Discussion on: Which programming language/environment is more “powerful” than people realize?

View post

AWK

It can do anything with delimited data tables with millions of rows in a few lines of code, as fast as a Go, C counterpart program.

In Python you need to write lots of lines, use third-party libraries to normalize columns with regex, dropping rows, etc. In AWK, it's just a one liner, or you can write it in an *.awk file as well.

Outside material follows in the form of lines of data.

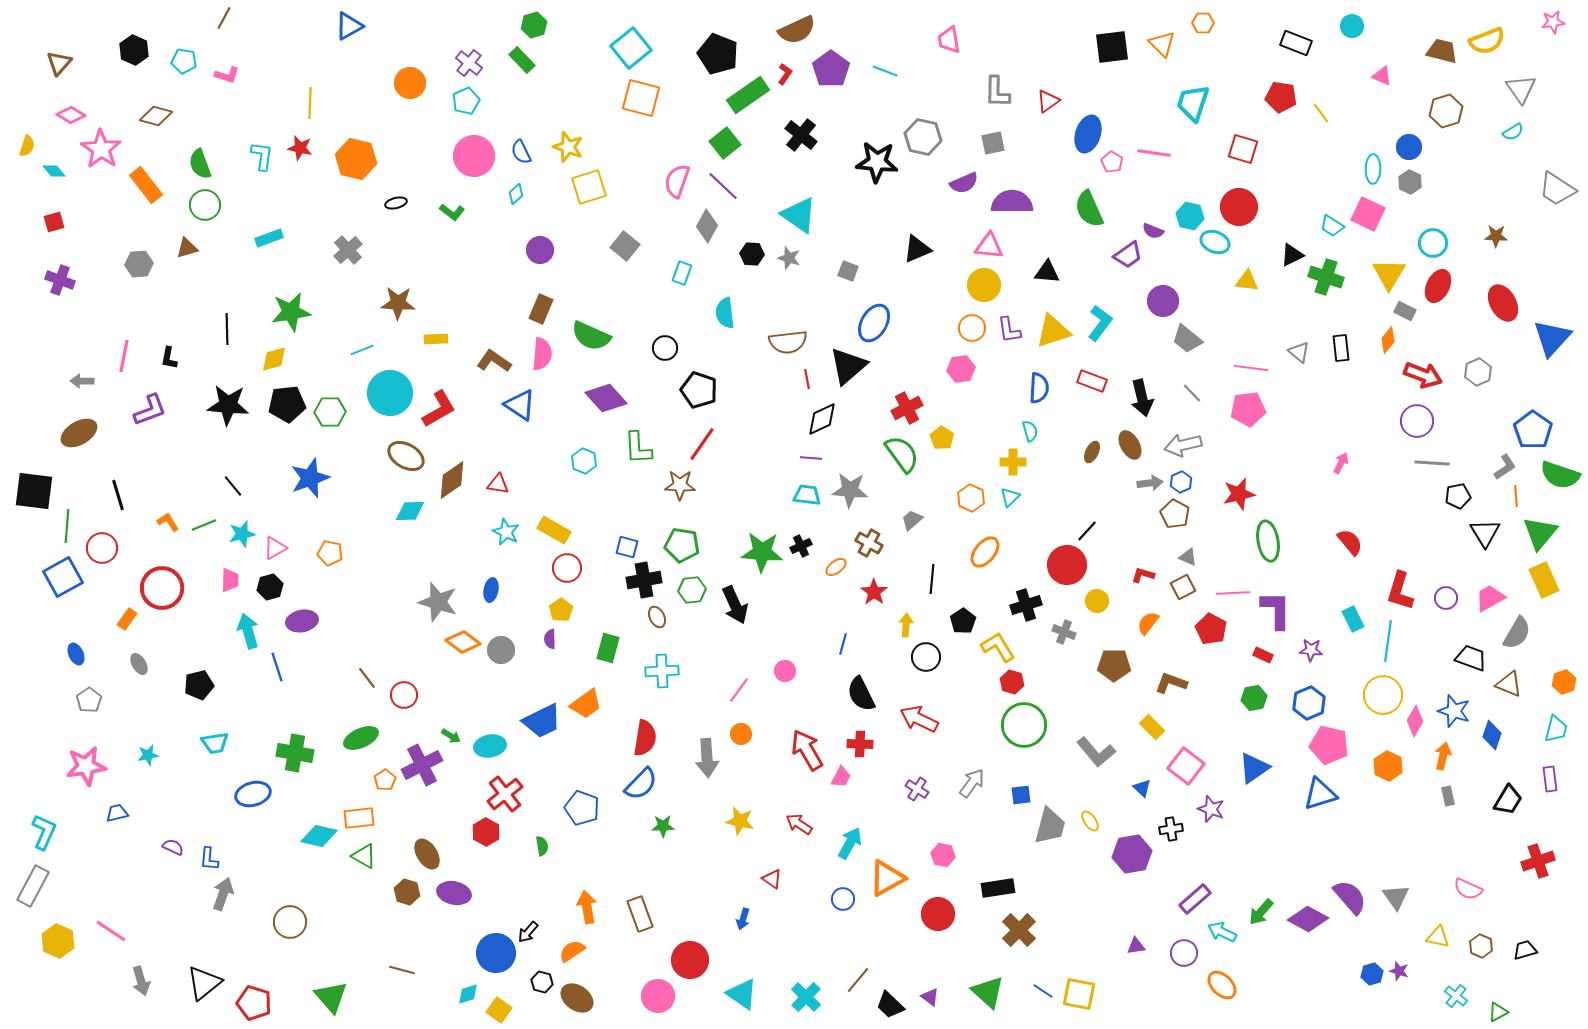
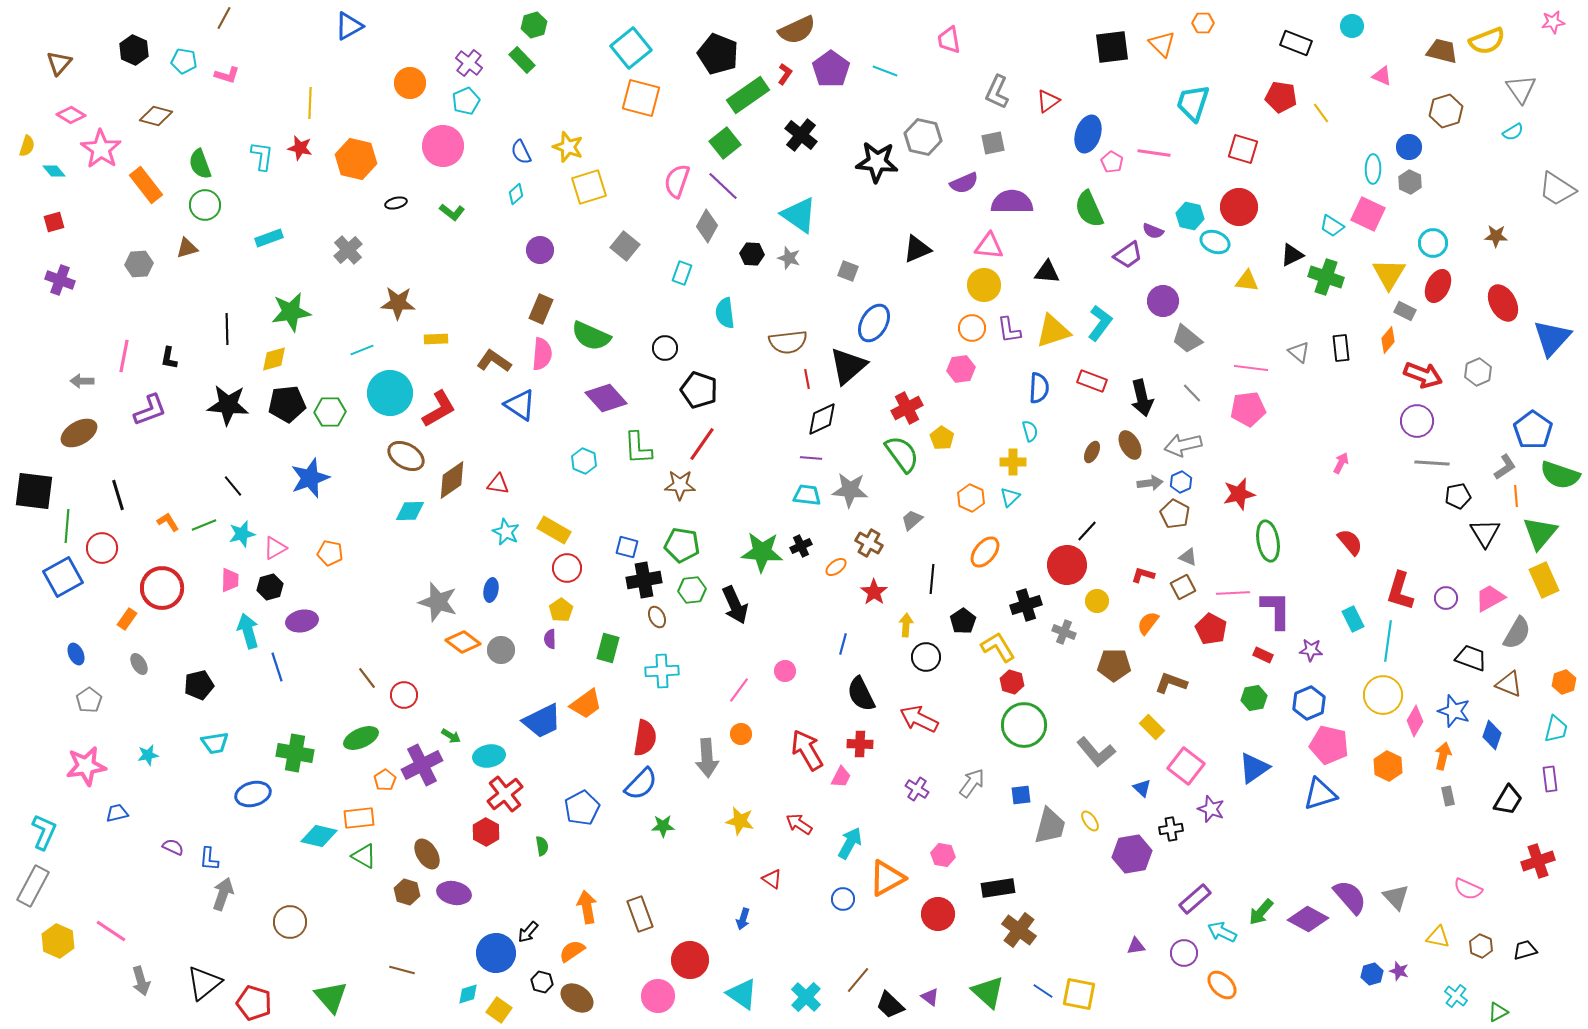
gray L-shape at (997, 92): rotated 24 degrees clockwise
pink circle at (474, 156): moved 31 px left, 10 px up
cyan ellipse at (490, 746): moved 1 px left, 10 px down
blue pentagon at (582, 808): rotated 24 degrees clockwise
gray triangle at (1396, 897): rotated 8 degrees counterclockwise
brown cross at (1019, 930): rotated 8 degrees counterclockwise
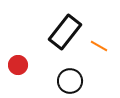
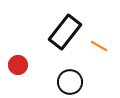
black circle: moved 1 px down
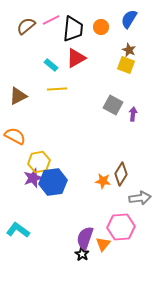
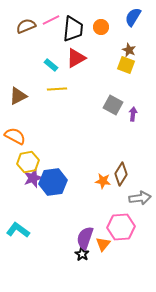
blue semicircle: moved 4 px right, 2 px up
brown semicircle: rotated 18 degrees clockwise
yellow hexagon: moved 11 px left
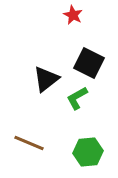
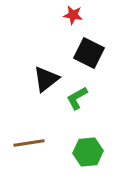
red star: rotated 18 degrees counterclockwise
black square: moved 10 px up
brown line: rotated 32 degrees counterclockwise
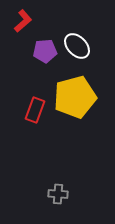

AWK is a secret gem for dealing with big data.

Update:

I share my AWK script where I normalize a millions of lines long delimited CSV table only with AWK, as fast as a Go counterpart program:

#!/usr/bin/awk -f

# This block only runs once at the start, before the first line
# Use this to print CSV header on the top
BEGIN {
    FS="|"; # input field separator
    OFS="|"; # output field separator
}

# This block runs at every line
{
    # We will order a new named variable to every column
    line = $0; # variable `$0` stores the entire line
    url = $1;
    title = $2;
    body = $3
    tags = $4;

    if (line ~ /^$/) next; # if line is blank, then skip it
    if (NF != 4) next; # if column count is not equal to 4, then skip the line

    # Skip any line where tags column contains the word "cars"
    if (index(tags, "cars") != 0) { next; }

    # Normalize the url column with regex by only keeping the article id
    # Example input: <a href="https://example.com/article/foo123456">Hello</a>
    gsub(/.*example\.com\/article\/|[\042].*/, "", url); # outputs: foo123456

    # Skip lines that has non-alphanumeric characters in url column (like <>#&@)
    # Skip lines that has empty url column (after gsub normalization)
    # Skip lines where url starts with foo or bar
    if (url !~ /[[:alnum:]]/ ||
        length(url) == 0 ||
        url ~ /^foo|^bar/) {
        next;
    }

    # Replace multiple ; with one (needed for errorless CSV import in Postgres)
    gsub(/[\073]+/, ";", tags);

    # Print the line with OFS, aka: profit! :)
    print url, title, body, tags;
}

Josh Cheek • Jun 4 '18

I'm going to put Ruby under this one, as well. Ruby inherited a ton of Perlisms that make it competitive with Perl, awk, and sed for these types of use cases. But they're really underused Eg the following flags are all relevant here: n, p, e, i, l, a, s, 0, c, F, and the 2-letter globals ruby -e 'puts global_variables.grep /\$.$/' and BEGIN { ... } and END { ... } and ARGF and flip flops (which most people don't even know exist), and regex literals in conditionals, and the private methods that are added to main when -n and -p flags are set. IDK, probably other stuff, too, that's all off the top of my head.

Donald Merand • Jun 3 '18

100% agree, I love awk and use it all the time! Also: combining AWK with the other UNIX utilities such as cat, sort, uniq etc.

Have you ever read Ryan Tomayko's AWK-ward Ruby? I didn't realize that Ruby had inherited so much from AWK, but it makes me happy as a Ruby user.